Toutefois, taffer seul n’est pas un désir à long-terme pour le bonhomme. Il avait ce besoin, et ne se sentait pas encore prêt à travailler avec d’autres. Se fier à son instinct, rien d’autre. Mais il a conscience de l’intérêt d’aides extérieures, et travaille sur lui pour réussir à l’avenir à partager ce processus créatif. Notamment au mix et au master : il avoue sans mal être soûlé par la tendance de ses obsessions les plus grunges à surgir dans cette phase finale du travail. Les appels du pied de représentants de label commençant probablement à déferler dans sa boîte mail, cette ouverture dans le travail ne devrait de toutes manières pas tarder à s’imposer comme une obligation.

L’enfant de Frank Ocean

Choker est un nerd, c’est une évidence. Lui qui a été éduqué tant au rap qu’à Sufjan Stevens ou Björk qu’écoutaient son grand frère, va chercher ses inspirations partout, dans l’immensité que le net peut offrir. Toutefois, sa source d’inspiration première, elle saute aux yeux dès ce Mango qui ouvre l’EP. Ecoutez-le, écoutez ce premier couplet, ce phrasé nonchalant vous rappellera forcément quelqu’un. Puis, aux alentours des 2:10, lorsque sa voix décolle et que le finish s’annonce, l’évidence sera là devant vous. Mince, voilà un enfant de Frank Ocean !

Qu’il s’agisse de la tonalité de ses chants, de ses couplets rappés, de son timbre de voix ou de l’impression d’anxieuse légèreté qui se dégage de sa musique, le premier essai de Choker est hanté par l’âme du crooner le plus important de notre génération. D’ailleurs, vous noterez que toutes les descriptions offertes dans la première partie de ce papier, qu’il s’agisse du personnage ou de sa musique, présentent des similarités avec Christopher Breaux et sa musique. Jusqu’à leurs prénoms.

Comme Frank Ocean, il partage un amour pour la transversalité artistique. Ainsi, télécharger PEAK sur BandCamp offre le droit à une photographie, prise avec un appareil façon Kodak prenant la poussière depuis des piges dans le grenier de papa. Dans l’esprit du Tumblr de Frank Ocean. Puis, le tout s’accompagne d’un scénario de film, comme a pu le faire le membre d’Odd Future dans son Boys don’t cry Magazine. A-côté de quoi sa musique décousue, ce mélange d’influences tendant vers une mélancolie ensoleillée, rappelle la sensation que donnait Nostalgia, Ultra à sa sortie. Celle d’écouter un mec parler de bouts de souvenirs, digresser pour mieux revenir ou pour ne pas revenir du tout, nous envelopper dans une atmosphère d’une profonde nostalgie, profonde mais colorée, profonde mais pas pleurnicharde. Du R’n’B qui pense à voix haute.

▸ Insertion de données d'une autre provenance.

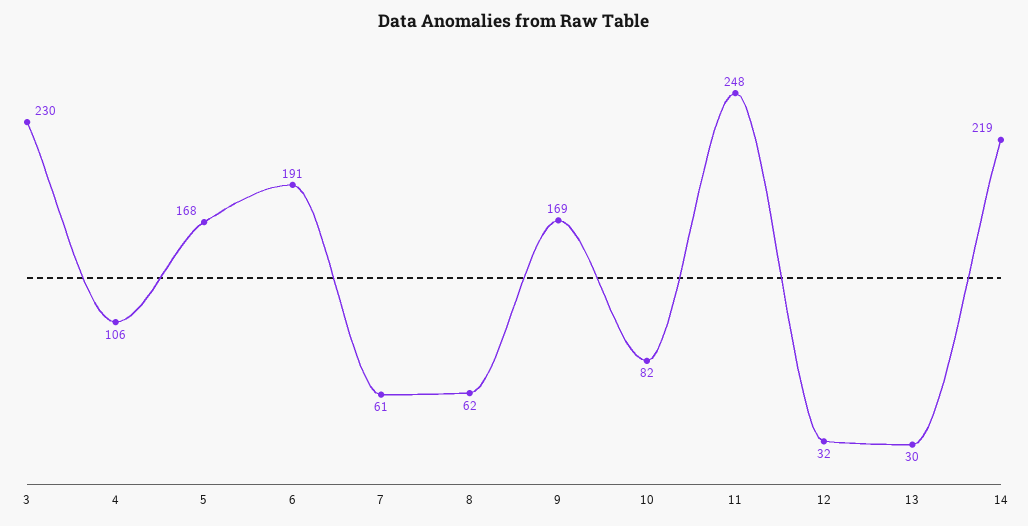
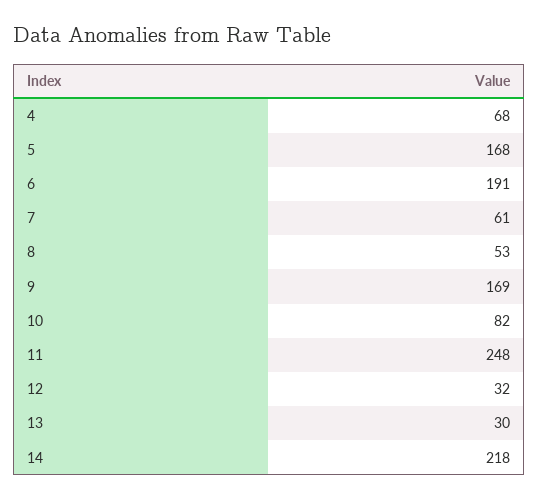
3: 230 -> none
4: 106 -> 68
8: 62 -> 53
14: 219 -> 218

C’est un objet qui file entre les doigts, c’est chaud, ça ne casse jamais les oreilles, bref : ce PEAK est un EP anti-métallique. A l’opposé du blaze de son compositeur-interprète et de son Etat d’origine. Alors quoi de plus logique que d’y voir une échappatoire, un premier coup d’éclat qui lui permettra de rapidement déménager sur la côte Pacifique ou ailleurs, son anxiété sociale toujours dans la poche mais sa chambre d’ado bien loin derrière lui ? En tout cas, son nom commence à faire parler. Et il ne serait pas étonnant qu’il s’agisse à long terme de l’un des projets les plus importants du premier semestre 2017.